● **Entries supplied**

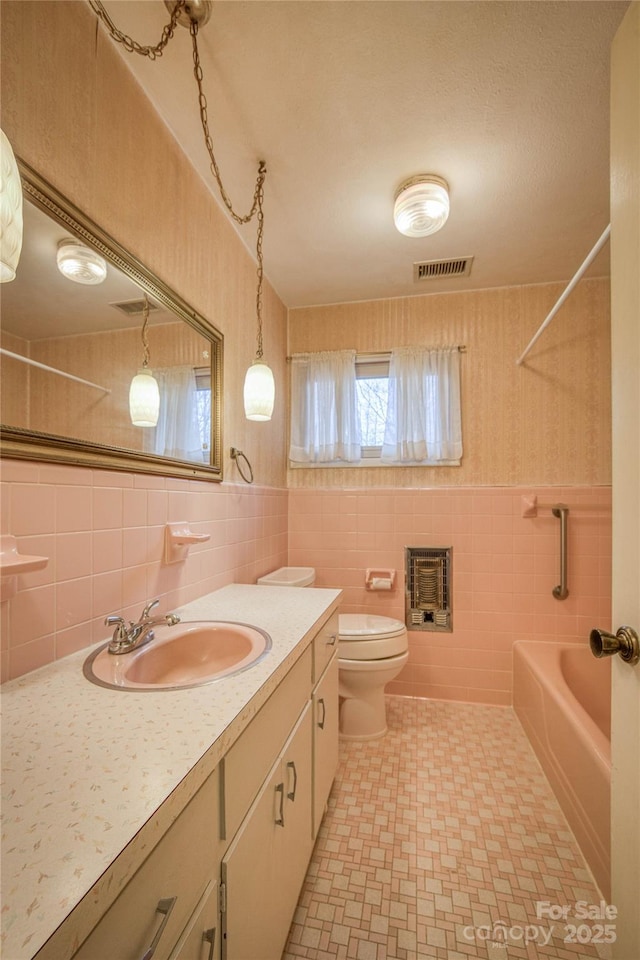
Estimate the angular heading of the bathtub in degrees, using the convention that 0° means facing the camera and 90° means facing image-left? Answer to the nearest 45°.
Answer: approximately 90°

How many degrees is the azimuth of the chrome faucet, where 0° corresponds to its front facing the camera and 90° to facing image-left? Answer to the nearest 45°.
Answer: approximately 315°

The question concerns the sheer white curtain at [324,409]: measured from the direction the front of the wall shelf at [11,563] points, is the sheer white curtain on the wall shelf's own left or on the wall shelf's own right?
on the wall shelf's own left

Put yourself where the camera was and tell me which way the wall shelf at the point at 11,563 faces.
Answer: facing the viewer and to the right of the viewer

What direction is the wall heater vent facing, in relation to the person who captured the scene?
facing the viewer
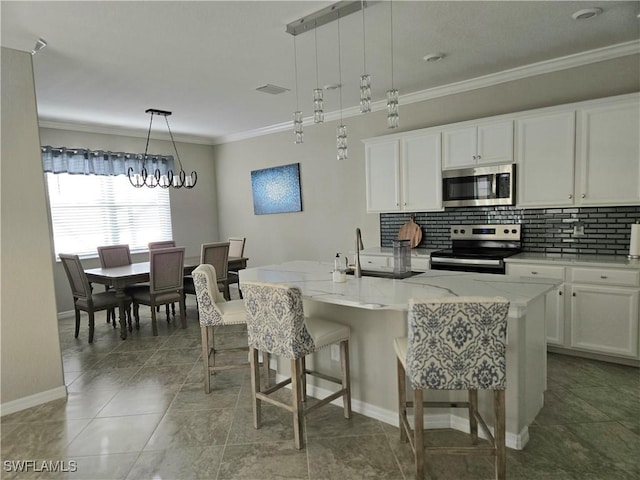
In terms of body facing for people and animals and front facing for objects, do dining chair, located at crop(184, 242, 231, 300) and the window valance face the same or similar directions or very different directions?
very different directions

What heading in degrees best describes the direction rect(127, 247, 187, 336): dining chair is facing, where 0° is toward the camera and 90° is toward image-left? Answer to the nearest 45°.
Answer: approximately 135°

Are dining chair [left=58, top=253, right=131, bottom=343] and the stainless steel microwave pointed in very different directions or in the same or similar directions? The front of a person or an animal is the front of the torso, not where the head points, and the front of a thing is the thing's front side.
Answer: very different directions

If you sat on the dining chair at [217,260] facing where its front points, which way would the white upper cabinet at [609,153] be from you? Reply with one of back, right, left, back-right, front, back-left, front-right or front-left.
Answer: back

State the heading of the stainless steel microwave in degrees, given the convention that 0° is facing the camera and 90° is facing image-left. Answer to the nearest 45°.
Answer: approximately 0°
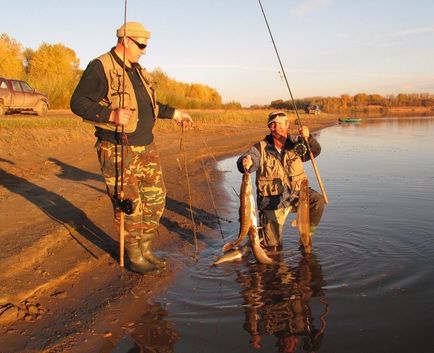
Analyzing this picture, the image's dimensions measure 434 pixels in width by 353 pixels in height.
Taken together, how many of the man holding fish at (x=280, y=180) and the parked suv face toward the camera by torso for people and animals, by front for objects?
1

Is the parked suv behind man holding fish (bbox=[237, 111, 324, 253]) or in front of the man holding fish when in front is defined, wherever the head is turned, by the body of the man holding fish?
behind

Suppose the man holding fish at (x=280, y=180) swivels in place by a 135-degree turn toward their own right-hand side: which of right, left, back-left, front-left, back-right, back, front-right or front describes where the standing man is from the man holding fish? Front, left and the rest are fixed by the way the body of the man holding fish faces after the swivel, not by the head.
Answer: left

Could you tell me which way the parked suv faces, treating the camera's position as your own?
facing to the right of the viewer

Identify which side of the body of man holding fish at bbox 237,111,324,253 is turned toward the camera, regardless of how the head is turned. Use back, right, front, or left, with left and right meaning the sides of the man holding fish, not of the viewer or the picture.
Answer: front

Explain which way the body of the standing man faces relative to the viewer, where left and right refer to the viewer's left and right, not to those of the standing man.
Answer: facing the viewer and to the right of the viewer

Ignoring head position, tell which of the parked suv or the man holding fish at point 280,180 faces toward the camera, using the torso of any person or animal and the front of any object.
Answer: the man holding fish
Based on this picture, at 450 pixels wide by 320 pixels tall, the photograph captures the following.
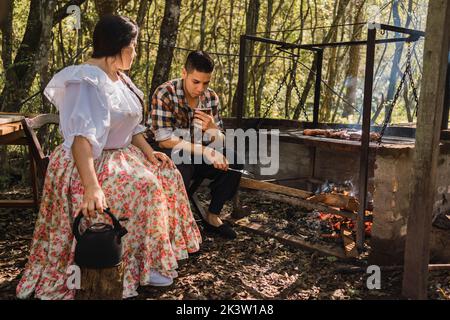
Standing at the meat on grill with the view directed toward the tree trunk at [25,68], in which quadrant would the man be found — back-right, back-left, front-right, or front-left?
front-left

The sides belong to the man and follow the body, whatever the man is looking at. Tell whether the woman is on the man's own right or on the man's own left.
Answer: on the man's own right

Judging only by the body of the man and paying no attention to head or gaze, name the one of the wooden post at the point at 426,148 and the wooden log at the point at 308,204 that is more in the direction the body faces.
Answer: the wooden post

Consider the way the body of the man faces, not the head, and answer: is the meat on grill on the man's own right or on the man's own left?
on the man's own left

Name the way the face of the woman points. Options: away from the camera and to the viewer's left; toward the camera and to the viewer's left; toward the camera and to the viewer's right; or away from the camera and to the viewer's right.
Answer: away from the camera and to the viewer's right

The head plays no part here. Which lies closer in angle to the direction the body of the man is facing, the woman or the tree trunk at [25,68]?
the woman

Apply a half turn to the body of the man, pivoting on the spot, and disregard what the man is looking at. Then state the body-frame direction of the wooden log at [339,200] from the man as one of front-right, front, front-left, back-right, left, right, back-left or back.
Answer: back-right

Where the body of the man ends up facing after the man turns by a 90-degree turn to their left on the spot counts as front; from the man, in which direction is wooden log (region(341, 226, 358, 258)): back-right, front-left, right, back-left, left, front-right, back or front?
front-right

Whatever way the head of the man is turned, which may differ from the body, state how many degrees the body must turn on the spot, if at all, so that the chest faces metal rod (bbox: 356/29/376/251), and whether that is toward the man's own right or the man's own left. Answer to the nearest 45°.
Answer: approximately 45° to the man's own left

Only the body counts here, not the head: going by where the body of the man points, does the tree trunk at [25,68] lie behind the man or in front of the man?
behind

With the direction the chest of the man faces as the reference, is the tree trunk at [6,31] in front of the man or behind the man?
behind
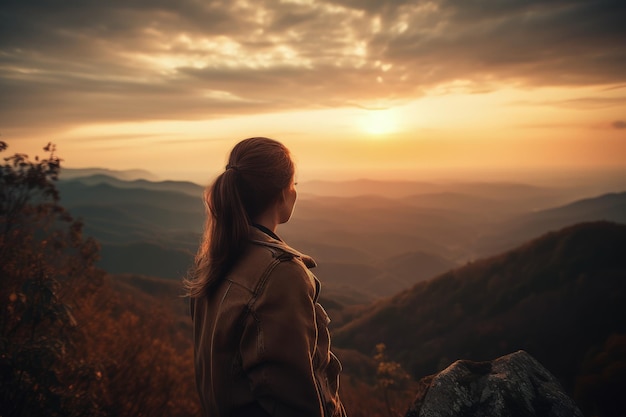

● **Exercise description**
Locate each line in the records that contains the word "directions" and copy those lines out in full.

● **Written reply**
In terms of body facing for people and animals and front facing for objects, do dining chair, located at crop(184, 242, 231, 300) and the window valance face the same or similar directions or very different directions?
very different directions
Are dining chair [left=58, top=253, right=131, bottom=343] and the stainless steel microwave pointed in very different directions or in the same or similar directions? The front of a person or an animal is the front of the torso, not where the head points, and the front of a thing is the thing's front side.
Answer: very different directions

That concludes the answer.